En 1458, la Grèce fut conquise par l'Empire ottoman et Athènes, ainsi que le pays en général, entrèrent dans une période de déclin. Les Turcs transformèrent le Parthénon en mosquée, mais laissèrent le petit temple tranquille jusqu'en 1687, date à laquelle, sous l'attaque des Vénitiens, ils le démantelèrent complètement pour construire un bastion à côté des Propylées afin de se défendre.
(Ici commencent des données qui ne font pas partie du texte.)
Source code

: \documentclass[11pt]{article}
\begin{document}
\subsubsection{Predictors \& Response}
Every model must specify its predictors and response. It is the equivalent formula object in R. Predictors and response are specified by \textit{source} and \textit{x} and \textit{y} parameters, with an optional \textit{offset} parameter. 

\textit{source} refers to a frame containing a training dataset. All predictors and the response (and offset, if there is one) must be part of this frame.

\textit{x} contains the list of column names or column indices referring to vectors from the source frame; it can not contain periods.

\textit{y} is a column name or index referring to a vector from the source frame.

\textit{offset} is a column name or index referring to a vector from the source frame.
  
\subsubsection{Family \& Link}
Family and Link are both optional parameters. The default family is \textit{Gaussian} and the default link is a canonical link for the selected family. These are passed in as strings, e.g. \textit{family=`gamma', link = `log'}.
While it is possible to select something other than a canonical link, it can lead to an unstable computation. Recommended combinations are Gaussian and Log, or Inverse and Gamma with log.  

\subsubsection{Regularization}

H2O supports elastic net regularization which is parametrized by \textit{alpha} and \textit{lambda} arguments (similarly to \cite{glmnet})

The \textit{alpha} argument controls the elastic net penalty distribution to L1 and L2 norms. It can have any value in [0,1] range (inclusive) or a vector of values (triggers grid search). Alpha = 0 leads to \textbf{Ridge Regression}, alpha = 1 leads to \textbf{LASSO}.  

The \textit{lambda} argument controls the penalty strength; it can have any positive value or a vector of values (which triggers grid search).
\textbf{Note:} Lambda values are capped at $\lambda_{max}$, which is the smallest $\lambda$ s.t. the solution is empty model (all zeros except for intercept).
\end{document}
Les pierres et les piliers du temple restèrent dans cette position, semblant faire partie des Propylées, jusqu'en 1834, après que la Grèce eut gagné son indépendance, lorsque des architectes travaillant avec des archéologues démantelèrent le bastion et reconstruisirent le temple.
Dans les années 1930, il fut à nouveau démantelé en raison de problèmes structurels et reconstruit en 1940, selon la technique dite de l'anastylose (reconstruction d'une structure ancienne à partir de ses éléments d'origine), mais on s'aperçut par la suite que les blocs du temple n'étaient pas à leur place d'origine. Il semble que cela ait été déterminé par leur ajustement et la façon dont ils s'accordaient avec les pierres qui les entouraient. Entre 2000 et 2010, le temple fut à nouveau démantelé et reconstruit tel qu'il aurait été dans l'Athènes classique, évidemment avec la perte de certains aspects significatifs. Bien qu'il soit le plus petit temple de l'Acropole et qu'il soit, au sens propre comme au sens figuré, éclipsé par le Parthénon, il reste un petit bijou accueillant pour les visiteurs d'aujourd'hui, tout comme il l'était autrefois.